Pusat Karantina Untuk Pasien TBC Bisa Munculkan Stigma dan Diskriminasi Pada Pasien
Pemerintah berencana akan mendirikan pusat karantina untuk pasien tuberkolosis (TB).
Penulis: Aisyah Nursyamsi
Editor: Anita K Wardhani
Laporan Wartawan Tribunnews.com, Aisyah Nursyamsi
TRIBUNNEWS.COM, JAKARTA - Pemerintah berencana akan mendirikan pusat karantina untuk pasien tuberkolosis (TB).
Pusat karantina ini dibangun bagi pasien tuberkulosis (TBC) dengan tujuan memutus rantai penularan penyakit kepada orang sekitar.
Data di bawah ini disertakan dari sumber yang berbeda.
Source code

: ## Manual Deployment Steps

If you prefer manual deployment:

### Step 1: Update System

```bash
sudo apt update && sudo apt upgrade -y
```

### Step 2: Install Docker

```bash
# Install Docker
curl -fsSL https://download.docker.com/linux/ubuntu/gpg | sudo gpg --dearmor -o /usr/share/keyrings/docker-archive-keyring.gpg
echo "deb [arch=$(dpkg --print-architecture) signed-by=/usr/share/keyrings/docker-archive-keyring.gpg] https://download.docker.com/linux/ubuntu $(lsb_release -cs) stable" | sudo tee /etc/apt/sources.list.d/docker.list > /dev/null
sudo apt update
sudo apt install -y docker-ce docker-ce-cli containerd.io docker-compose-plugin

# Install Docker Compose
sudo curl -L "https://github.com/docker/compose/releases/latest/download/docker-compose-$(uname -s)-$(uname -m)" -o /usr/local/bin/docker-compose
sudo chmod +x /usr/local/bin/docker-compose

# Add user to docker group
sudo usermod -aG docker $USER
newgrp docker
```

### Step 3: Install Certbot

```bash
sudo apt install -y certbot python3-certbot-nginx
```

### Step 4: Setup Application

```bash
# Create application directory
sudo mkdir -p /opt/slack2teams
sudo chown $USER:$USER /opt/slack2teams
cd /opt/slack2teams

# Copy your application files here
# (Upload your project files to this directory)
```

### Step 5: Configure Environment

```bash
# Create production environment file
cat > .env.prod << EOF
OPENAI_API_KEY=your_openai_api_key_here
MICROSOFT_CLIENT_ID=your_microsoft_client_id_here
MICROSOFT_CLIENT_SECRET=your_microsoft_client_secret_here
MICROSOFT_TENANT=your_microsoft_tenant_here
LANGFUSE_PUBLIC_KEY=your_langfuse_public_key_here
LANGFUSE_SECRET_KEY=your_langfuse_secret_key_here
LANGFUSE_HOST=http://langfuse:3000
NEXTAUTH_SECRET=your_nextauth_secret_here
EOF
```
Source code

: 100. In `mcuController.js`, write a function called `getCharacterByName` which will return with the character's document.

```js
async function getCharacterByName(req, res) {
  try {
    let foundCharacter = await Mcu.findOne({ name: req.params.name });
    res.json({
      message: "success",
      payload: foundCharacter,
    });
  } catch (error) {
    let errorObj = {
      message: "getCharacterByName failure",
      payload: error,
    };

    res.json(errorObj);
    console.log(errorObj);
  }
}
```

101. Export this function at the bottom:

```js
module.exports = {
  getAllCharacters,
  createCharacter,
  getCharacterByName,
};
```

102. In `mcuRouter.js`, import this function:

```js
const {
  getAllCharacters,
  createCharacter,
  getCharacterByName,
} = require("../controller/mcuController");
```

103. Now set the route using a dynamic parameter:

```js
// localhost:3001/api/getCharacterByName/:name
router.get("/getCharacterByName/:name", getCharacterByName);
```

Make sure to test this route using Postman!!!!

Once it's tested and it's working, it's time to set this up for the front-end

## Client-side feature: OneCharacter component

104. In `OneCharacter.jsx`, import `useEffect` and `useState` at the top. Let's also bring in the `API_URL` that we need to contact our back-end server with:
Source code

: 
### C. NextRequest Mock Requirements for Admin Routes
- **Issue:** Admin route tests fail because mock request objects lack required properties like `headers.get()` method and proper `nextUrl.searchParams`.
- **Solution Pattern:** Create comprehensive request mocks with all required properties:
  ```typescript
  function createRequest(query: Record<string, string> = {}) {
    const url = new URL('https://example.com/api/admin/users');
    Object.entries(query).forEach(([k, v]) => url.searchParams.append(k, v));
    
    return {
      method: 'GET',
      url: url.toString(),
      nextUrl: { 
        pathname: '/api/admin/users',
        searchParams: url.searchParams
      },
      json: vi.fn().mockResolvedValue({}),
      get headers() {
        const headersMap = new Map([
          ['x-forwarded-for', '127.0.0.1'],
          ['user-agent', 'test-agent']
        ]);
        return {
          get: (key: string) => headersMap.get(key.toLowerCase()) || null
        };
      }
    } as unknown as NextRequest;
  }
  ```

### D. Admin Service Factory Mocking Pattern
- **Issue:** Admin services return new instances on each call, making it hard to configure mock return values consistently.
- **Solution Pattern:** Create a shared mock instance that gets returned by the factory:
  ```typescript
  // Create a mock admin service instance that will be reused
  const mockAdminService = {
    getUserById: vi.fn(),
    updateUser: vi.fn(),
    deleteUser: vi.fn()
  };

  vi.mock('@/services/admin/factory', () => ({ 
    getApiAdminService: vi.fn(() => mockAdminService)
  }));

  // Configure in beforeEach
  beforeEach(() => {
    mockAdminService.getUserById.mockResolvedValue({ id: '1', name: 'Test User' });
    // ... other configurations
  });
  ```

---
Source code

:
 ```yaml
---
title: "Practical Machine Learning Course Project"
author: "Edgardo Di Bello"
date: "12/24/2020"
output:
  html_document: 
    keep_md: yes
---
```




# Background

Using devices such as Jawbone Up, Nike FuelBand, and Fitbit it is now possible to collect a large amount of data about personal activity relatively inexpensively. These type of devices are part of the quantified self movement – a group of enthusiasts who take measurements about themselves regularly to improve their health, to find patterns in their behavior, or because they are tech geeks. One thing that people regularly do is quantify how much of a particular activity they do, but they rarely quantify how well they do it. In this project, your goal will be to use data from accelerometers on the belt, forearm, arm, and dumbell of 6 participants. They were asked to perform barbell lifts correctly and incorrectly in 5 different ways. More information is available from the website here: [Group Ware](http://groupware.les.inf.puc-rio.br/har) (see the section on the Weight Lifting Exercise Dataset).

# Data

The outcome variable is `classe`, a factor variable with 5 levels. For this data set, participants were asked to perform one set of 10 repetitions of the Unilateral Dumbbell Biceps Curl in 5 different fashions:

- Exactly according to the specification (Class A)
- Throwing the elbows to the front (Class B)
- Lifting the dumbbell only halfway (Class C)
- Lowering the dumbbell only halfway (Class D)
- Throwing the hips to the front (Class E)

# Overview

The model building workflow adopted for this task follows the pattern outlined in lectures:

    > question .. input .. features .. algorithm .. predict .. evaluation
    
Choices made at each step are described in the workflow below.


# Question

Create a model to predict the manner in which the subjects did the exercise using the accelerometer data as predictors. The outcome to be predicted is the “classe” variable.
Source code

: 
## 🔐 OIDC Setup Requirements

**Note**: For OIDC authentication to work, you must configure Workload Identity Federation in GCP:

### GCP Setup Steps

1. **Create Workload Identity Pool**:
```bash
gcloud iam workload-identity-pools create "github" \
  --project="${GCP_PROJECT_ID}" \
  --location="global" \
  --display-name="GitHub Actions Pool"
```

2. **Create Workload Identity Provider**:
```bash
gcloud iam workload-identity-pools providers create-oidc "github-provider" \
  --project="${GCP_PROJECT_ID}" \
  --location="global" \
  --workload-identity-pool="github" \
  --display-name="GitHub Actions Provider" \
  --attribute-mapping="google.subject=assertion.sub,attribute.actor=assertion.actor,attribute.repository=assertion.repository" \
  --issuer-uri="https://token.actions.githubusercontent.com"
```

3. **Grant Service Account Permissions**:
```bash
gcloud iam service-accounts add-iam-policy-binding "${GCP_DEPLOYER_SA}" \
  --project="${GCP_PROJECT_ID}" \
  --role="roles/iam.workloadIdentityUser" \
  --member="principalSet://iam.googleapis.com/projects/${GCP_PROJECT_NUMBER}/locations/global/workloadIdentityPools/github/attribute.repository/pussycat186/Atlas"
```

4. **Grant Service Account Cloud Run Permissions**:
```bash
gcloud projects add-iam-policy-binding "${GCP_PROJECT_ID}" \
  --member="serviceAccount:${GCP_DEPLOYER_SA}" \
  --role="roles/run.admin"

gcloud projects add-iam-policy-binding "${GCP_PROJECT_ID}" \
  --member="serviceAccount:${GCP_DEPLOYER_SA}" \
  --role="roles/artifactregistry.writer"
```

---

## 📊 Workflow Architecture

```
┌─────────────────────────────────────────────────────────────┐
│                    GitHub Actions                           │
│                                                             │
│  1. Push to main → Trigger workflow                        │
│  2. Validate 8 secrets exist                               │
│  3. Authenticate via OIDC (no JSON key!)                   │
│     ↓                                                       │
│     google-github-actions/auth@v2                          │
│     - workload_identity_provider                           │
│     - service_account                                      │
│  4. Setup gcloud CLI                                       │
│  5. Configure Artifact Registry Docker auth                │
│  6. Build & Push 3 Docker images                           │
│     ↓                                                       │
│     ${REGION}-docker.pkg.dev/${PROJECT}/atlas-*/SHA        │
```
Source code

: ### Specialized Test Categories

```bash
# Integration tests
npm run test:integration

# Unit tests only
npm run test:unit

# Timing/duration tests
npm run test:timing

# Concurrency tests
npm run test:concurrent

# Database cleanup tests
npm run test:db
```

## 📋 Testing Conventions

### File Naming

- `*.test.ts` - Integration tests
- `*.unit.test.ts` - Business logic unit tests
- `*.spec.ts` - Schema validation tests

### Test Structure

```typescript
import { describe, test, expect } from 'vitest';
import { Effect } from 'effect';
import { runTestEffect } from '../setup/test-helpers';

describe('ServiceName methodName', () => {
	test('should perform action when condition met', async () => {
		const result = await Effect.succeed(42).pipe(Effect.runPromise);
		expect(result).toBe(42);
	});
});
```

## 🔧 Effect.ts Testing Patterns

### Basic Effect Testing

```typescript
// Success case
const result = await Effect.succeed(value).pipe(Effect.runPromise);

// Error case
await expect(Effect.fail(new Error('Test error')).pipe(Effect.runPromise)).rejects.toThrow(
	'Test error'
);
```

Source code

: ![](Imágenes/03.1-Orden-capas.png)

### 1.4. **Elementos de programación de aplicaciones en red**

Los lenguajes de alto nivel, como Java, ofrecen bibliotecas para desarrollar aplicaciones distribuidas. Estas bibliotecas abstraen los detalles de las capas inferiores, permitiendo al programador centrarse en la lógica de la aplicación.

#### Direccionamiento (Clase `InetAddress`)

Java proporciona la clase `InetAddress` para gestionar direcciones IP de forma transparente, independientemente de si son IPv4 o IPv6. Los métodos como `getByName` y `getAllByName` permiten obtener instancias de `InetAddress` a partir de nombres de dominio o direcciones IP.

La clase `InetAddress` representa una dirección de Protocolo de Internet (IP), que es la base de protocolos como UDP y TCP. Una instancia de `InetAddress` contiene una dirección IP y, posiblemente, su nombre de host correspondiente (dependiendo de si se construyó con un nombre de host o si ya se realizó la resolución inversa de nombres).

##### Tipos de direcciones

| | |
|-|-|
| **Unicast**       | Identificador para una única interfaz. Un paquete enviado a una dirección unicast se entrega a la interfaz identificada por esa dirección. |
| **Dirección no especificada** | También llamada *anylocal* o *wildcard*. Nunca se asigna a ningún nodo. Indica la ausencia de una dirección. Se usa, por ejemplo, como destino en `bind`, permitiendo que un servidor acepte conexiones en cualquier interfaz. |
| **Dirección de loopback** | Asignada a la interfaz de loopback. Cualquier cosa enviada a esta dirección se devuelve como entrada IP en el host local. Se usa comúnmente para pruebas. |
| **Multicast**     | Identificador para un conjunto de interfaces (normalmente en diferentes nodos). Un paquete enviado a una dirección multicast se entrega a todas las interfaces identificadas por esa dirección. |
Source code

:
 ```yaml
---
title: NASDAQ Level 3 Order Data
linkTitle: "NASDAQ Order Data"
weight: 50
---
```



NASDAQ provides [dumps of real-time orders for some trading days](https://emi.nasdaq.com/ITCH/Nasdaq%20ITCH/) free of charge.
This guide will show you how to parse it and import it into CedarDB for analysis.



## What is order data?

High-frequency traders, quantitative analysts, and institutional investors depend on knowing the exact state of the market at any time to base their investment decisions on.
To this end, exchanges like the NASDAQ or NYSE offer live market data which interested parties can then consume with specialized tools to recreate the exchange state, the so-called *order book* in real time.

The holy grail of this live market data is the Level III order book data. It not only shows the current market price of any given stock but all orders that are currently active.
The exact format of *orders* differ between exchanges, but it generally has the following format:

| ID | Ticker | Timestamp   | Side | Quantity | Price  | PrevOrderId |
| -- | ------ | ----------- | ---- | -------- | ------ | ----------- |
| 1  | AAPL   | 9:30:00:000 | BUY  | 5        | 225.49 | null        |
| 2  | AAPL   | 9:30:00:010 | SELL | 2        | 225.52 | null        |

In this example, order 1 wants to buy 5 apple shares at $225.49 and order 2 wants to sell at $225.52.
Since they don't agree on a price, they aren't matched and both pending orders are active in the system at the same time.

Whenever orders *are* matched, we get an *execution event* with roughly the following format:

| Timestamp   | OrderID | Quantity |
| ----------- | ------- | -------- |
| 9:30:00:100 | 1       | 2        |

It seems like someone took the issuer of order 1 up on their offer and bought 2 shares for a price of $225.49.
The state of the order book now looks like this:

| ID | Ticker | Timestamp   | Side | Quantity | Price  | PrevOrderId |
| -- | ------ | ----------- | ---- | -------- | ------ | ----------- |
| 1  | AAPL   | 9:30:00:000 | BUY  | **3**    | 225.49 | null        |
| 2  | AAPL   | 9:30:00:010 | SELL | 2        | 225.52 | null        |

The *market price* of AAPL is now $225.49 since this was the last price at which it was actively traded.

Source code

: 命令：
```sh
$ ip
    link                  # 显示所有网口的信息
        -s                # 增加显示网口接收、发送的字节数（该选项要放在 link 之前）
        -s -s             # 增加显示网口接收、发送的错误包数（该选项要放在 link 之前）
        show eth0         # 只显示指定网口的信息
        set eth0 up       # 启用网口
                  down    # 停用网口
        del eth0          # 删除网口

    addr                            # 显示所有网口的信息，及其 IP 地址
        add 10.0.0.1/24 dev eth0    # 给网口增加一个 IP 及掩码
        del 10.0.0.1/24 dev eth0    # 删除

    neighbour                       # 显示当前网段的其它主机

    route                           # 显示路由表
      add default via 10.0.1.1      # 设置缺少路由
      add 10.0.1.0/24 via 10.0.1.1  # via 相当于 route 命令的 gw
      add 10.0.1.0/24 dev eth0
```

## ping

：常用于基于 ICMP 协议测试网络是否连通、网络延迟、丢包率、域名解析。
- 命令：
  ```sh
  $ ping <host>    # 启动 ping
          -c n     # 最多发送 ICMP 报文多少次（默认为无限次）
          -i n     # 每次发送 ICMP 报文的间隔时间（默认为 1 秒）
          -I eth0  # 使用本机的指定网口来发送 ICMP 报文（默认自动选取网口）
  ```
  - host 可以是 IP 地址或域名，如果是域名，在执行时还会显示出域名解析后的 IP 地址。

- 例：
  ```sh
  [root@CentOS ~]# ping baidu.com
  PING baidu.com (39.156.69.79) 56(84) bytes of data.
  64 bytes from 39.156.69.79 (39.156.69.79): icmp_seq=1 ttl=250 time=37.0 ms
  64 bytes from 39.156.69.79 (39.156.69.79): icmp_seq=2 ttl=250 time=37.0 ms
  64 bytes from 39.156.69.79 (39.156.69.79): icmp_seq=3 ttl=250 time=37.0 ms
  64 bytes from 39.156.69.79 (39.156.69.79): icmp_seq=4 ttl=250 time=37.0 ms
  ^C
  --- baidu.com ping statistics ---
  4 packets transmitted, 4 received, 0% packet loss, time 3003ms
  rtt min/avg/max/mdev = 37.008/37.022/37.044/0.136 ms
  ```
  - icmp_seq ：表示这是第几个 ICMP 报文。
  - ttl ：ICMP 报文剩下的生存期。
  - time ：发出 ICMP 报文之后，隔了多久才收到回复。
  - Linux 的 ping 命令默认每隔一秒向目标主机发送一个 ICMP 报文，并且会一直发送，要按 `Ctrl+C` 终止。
Mengisolasi pasien di sanotarium akan menimbulkan sosial eksklusif dan diskirminasi.
Menurut Peneliti Keamanan dan Ketahanan Kesehatan Global Dicky Budiman pendirian sanotarium atau pusat karantina untuk pasien TBC bisa menimbulkan stigma pada pasien.
Baca juga: Pemerintah Rencanakan Pusat Karantina untuk TBC, Pakar: Ini Jadi Satu Kemunduran
"Sanotarium bisa menimbulkan stigma pada pasien TBC. Saya sangat menentang itu," ungkapnya pada Tribunnews, Kamis (3/8/2023).
Menurutnya mengisolasi pasien di sanotarium akan menimbulkan sosial eksklusif dan diskirminasi.
Dan ini akhirnya bisa berdampak pada kualitas kesehatan mental pasien.
Di sisi lain menurutnya sanotarium bukan berarti aman karena ada potensi risiko penyebaran TBC antar pasien.
Baca juga: Penderita TBC di Indonesia Didominasi Kelompok Usia Produktif
"Meski ada isolasi, penyakit TBC bisa menyebar antar pasien dalam sanotarium itu. Terutama penykit TBC yang resisten," paparnya.
Tuberkulosis Resiten Obat adalah infeksi Tuberkulosis yang menyerang tubuh, disebabkan oleh bakteri Mycobacterium Tuberculosis yang kebal obat akibat dari pengobatan tidak benar.
Dan ini kata Dicky bisa mengakibatkan bentuk lebih berat serius dari penyakit TBC.
"Jangan anggap menyelesaikan. Tidak sama sekali. Hati-hati, pemerintah ambil keputusan harus dilihat dan belajar dari pengalaman, rujuk pada ahli dan keilmuan terkini," tutupnya.